The role of MTHFR polymorphisms and dietary folate in childhood cancer
Objective: To explore periconceptual genetic and environmental factors in childhood cancer, by measurement of folate intake, occupational exposures to organic solvents and polycyclic aromatic hydrocarbons (PAH), and polymorphisms in folate metabolising enzyme methylene tetrahydrofolate reductase (MTHFR) and xenobiotic metabolising enzyme glutathione-S-transferase M1 (GSTM1).
Methods: We recruited the families of 39 children with and 49 without cancer for a case-control study. Data were collected using self-administered questionnaires and buccal swabs. Organic solvent exposure was measured using the Finnish Job Exposure Matrix (FINJEM) and dietary folate was evaluated from the Australian Nutritional Tables (AUSNUT).

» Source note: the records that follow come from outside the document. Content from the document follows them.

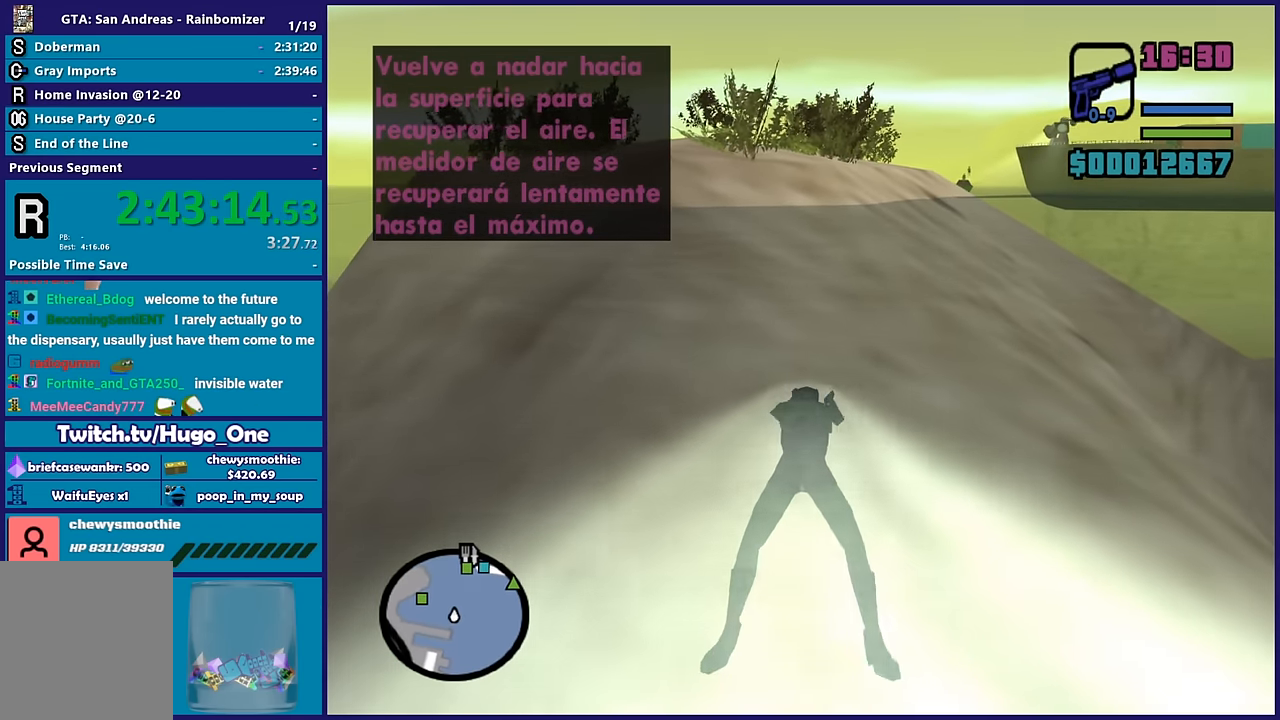
{"buttons": ["A"], "left_stick": "up", "right_stick": "center", "button_events": [[117, "A", "up"], [233, "A", "down"], [333, "A", "up"], [433, "A", "down"]]}
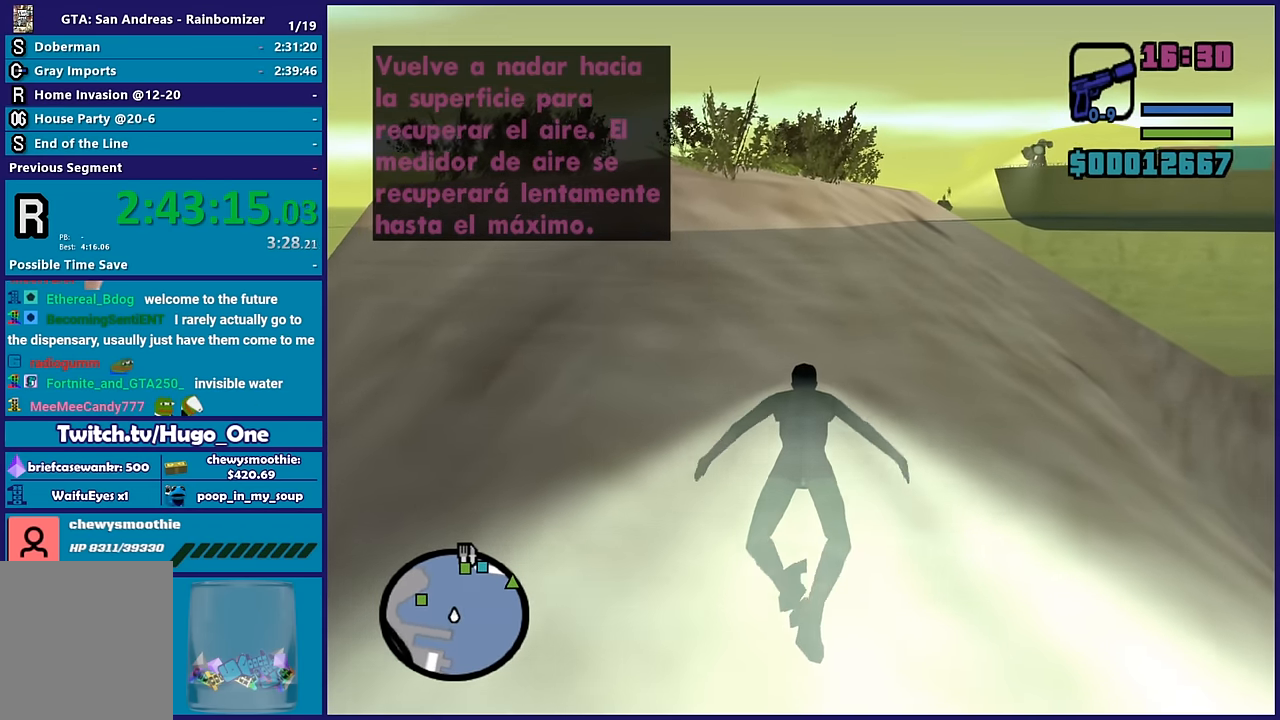
{"buttons": [], "left_stick": "up", "right_stick": "center", "button_events": [[50, "A", "up"], [150, "A", "down"], [267, "A", "up"], [383, "A", "down"], [483, "A", "up"]]}
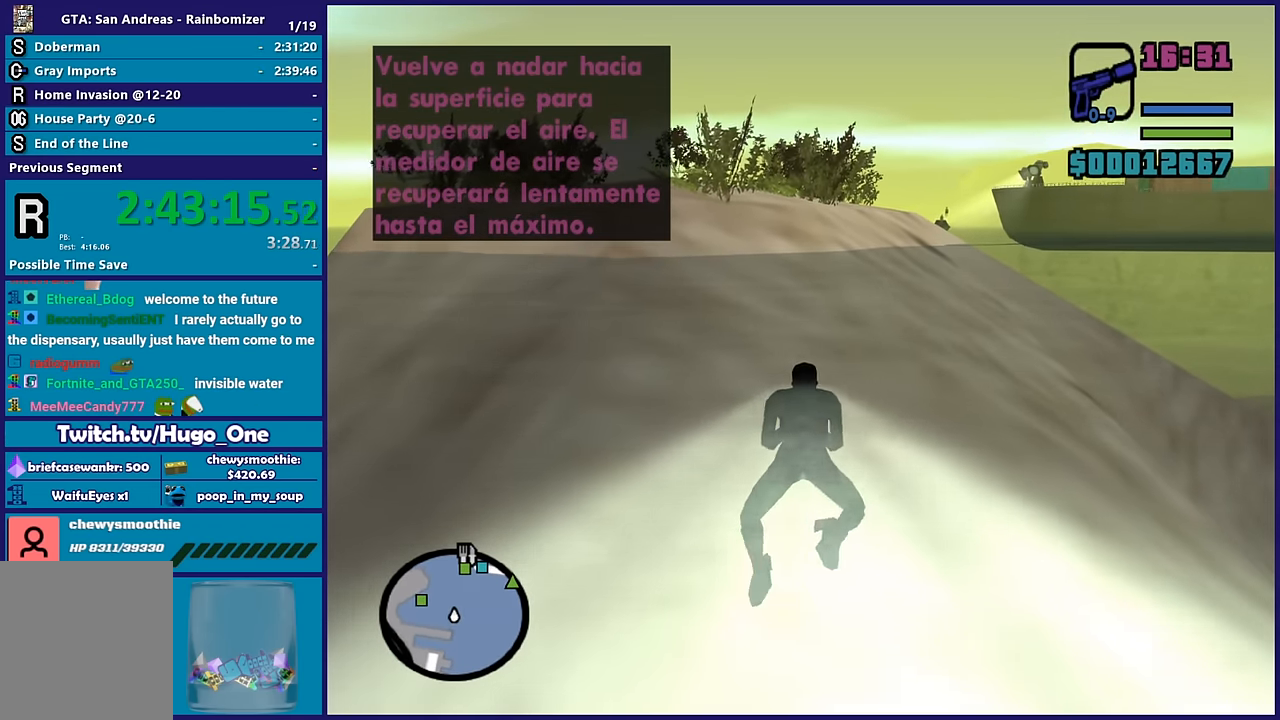
{"buttons": [], "left_stick": "up", "right_stick": "center", "button_events": [[83, "A", "down"], [217, "A", "up"], [300, "A", "down"], [417, "A", "up"]]}
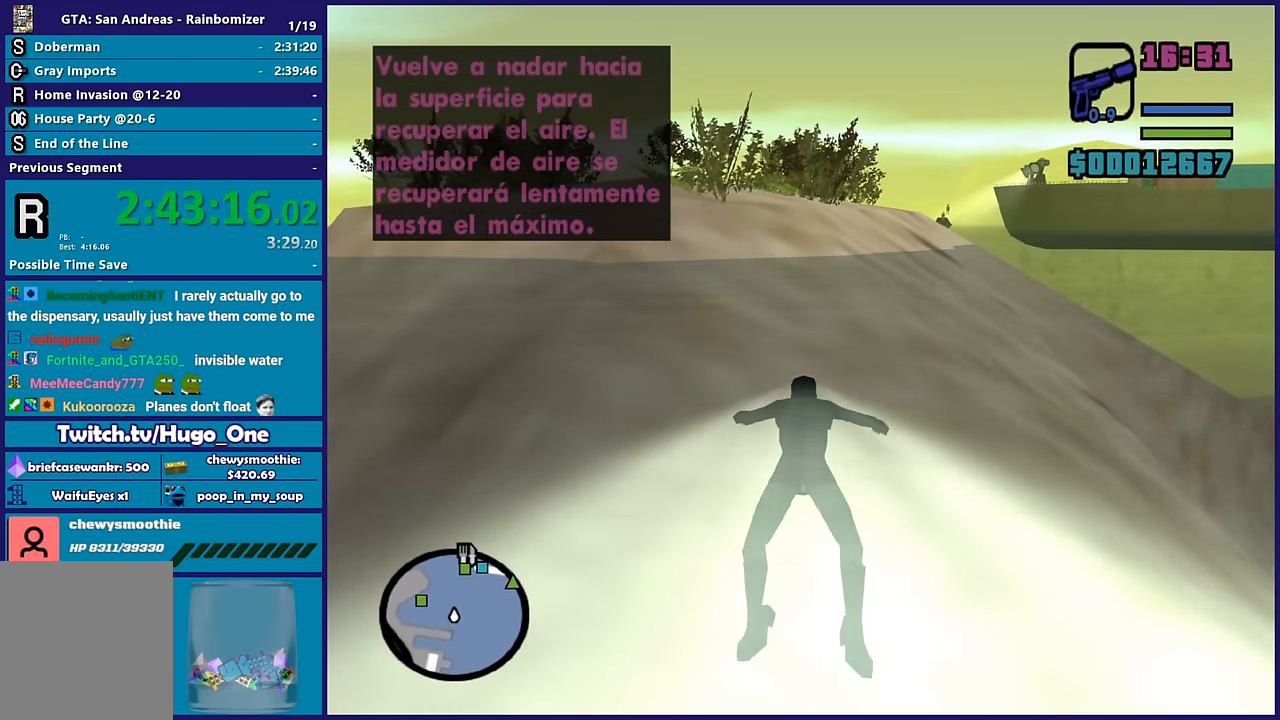
{"buttons": ["A"], "left_stick": "up", "right_stick": "center", "button_events": [[17, "A", "down"], [117, "A", "up"], [250, "A", "down"], [350, "A", "up"], [450, "A", "down"]]}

Results: An increased risk of childhood cancer, particularly acute lymphoblastic leukaemia (ALL) was seen with the AA or AC genotype at the A1298C polymorphism of the MTHFR gene in the child (adjusted OR = 3.06, 95% CI 1.21-7.71, p = 0.018). Meta-analysis of all reports of this variant in ALL to date confirmed a significant association (combined OR 1.44, 95% CI 1.1-1.9, p = 0.01). However no association with cancer was found for parental pre-conception exposures, dietary or supplemental folate, or interactions between these environmental factors and polymorphisms in GSTM1 or MTHFR.
Conclusions: The previously reported association between childhood ALL and the MTHFR 1298 AA genotype is repeated here. This is the first study to date to examine the interaction between dietary folate and MTHFR genotype in the causation of childhood cancer. It does not support the role of preconception exposures and diet as risk factors for childhood cancer.